Did this person get rewarded for this huge effort they put in? You say they already have prodigious yearly compensation, was it at least doubled given that they saved it several times over?


A staff engineer is a level above senior. What they do is make them themselves more valuable than the regular engineer who has been around for 10+ years. As you get experience there is diminishing returns, so most engineers will not make a staff level (though there is plenty of title inflation and so you will find many). A staff engineer needs to know the code (or whatever they engineer) well, but they don't normally write a lot of code. They tend to spend more time thinking about the larger problems (including forcing through upgrades nobody wants to pay for), mentoring juniors, and figuring out the hard architecture problems (software architects have a role, but in my experience they rarely actually create architecture despite the name - possibly because what developers need of architecture is different from management?).

Staff level developers are trusted to figure out what needs to be done without direction. When they are given direction it is figure out how the other engineers break this problem up and do it - typically not do it themselves.

If staff engineers are doing something it is not important to any project. So nobody feels bad about interrupting them if they need help or something urgent comes up. (this also means you are developing your senior developers into staff engineers by giving them responsibility)


> Did this person get rewarded for this huge effort they put in? You say they already have prodigious yearly compensation, was it at least doubled given that they saved it several times over?

When you're getting paid $500k-$1m/year or more as a staff engineer, putting in huge effort and getting organization-wide impactful results is part of the job description. I'm sure it had a good effect on their yearly comp review, but suggesting that their comp should be doubled because they did their job is silly.


Staff engineers (in the FAANG parlance) are, generally speaking, ICs who were previously senior engineers who have proven themselves enough that they're trusted to be roughly autonomous, they're kind of "peers" to engineering managers in a way. While a senior engineer will typically not have the political capital move big politically-heavy rocks, it is typically down in the staff engineer's job description that they are expected to. It's basically shifting from a focus on code and building systems to people/the org and architecting systems that fit the org.

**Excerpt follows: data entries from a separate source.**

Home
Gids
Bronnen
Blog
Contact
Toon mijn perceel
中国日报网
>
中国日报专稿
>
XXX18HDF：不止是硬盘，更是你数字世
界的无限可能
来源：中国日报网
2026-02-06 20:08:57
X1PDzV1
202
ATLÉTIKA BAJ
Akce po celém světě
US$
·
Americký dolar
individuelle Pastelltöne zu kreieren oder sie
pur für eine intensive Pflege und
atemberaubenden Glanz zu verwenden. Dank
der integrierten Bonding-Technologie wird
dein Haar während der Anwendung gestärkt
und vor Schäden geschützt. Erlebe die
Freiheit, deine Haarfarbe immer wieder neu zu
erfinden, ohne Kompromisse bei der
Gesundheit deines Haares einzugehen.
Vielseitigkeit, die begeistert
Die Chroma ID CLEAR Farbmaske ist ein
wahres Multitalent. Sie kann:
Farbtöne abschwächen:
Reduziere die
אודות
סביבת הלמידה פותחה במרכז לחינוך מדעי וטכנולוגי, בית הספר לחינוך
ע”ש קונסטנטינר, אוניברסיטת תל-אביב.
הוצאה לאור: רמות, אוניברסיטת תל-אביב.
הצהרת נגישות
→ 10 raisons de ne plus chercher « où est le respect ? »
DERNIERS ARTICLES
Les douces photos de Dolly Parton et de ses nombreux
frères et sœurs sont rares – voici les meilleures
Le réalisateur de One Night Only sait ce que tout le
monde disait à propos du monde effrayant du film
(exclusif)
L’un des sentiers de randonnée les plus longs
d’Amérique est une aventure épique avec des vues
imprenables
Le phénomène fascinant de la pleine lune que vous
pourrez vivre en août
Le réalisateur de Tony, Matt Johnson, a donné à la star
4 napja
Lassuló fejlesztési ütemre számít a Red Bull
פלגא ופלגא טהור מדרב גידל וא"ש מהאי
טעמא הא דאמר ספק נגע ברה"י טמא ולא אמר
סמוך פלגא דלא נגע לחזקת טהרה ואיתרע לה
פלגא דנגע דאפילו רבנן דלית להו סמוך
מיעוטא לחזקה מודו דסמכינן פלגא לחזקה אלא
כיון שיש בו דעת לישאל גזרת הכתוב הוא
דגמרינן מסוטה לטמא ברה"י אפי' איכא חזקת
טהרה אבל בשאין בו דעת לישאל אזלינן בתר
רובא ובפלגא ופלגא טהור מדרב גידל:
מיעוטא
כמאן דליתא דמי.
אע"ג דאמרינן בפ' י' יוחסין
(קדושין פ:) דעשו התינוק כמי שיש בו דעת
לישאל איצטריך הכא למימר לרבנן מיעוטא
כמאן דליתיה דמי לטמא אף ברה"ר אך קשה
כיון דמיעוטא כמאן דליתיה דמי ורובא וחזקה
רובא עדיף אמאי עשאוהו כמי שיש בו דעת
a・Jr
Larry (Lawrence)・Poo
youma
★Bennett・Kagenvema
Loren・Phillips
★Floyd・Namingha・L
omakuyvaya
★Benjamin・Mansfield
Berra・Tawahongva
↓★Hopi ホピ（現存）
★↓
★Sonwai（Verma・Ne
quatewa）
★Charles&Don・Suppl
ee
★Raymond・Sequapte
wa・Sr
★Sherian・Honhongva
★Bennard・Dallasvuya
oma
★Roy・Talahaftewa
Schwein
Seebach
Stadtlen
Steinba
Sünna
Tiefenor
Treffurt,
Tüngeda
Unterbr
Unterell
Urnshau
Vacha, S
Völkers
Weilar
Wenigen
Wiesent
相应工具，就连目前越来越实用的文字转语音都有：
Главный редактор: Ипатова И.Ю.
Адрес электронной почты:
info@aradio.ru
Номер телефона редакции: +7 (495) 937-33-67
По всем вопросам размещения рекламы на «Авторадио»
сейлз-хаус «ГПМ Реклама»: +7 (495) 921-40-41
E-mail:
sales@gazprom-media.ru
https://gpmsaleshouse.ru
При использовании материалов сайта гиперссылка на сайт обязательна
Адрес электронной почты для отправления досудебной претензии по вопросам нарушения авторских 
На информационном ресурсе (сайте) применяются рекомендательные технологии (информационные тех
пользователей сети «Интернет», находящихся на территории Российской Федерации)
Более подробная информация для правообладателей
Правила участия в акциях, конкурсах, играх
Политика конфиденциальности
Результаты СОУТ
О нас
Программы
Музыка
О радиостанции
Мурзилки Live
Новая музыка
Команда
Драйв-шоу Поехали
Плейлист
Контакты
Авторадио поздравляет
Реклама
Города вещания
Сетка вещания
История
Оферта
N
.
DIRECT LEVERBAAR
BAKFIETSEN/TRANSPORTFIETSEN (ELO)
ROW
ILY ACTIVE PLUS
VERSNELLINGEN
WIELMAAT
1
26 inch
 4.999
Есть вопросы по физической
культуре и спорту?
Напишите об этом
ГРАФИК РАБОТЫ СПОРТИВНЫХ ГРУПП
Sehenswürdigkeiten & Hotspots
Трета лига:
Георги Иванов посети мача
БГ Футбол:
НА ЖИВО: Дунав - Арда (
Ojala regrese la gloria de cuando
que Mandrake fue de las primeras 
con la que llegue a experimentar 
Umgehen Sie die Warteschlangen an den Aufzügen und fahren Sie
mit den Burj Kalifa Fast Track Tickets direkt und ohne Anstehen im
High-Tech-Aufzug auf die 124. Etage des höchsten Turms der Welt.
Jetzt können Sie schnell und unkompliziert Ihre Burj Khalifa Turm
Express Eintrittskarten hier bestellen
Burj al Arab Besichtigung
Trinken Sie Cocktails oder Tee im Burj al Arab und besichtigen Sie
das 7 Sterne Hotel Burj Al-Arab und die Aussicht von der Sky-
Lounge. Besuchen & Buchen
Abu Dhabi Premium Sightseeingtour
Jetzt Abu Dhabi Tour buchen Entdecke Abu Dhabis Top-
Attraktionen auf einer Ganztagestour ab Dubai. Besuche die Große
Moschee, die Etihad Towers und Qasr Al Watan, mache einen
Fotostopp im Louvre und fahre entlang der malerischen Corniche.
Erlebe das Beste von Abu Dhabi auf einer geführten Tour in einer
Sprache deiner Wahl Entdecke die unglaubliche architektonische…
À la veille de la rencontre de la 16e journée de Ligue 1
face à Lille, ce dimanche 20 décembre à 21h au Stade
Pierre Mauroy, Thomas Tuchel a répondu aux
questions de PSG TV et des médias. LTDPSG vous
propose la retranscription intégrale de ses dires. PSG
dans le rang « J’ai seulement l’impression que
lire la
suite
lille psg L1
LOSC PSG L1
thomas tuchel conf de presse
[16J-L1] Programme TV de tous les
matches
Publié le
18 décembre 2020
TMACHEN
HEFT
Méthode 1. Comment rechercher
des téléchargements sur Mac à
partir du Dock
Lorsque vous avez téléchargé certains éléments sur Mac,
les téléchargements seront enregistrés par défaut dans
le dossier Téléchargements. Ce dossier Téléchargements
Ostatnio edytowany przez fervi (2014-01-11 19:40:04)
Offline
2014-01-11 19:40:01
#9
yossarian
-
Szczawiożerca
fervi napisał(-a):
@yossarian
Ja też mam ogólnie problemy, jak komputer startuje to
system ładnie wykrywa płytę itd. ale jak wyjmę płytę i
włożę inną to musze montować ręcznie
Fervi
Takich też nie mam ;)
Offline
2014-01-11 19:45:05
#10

"Did the person get rewarded for this huge effort" Money-wise? Haha. No. Only in the sense that they further solidified their soft power as someone you shouldn't bet against. And of course the sense of pride that comes with shipping something (that further enriches some capitalist and maybe yourself to 0.0013% of the effect, since that's how much of the company your grant commands shares of).


> staff engineers are ICs

Wtf is an IC? Internal consultant? Individual contributors (what does that even mean? One person team?)

Using abbreviations to explain something is a bad way to explain...


Used to mean a non-manager. I agree it's a nonsense term.


It still does. Individual contributor is someone with no reports.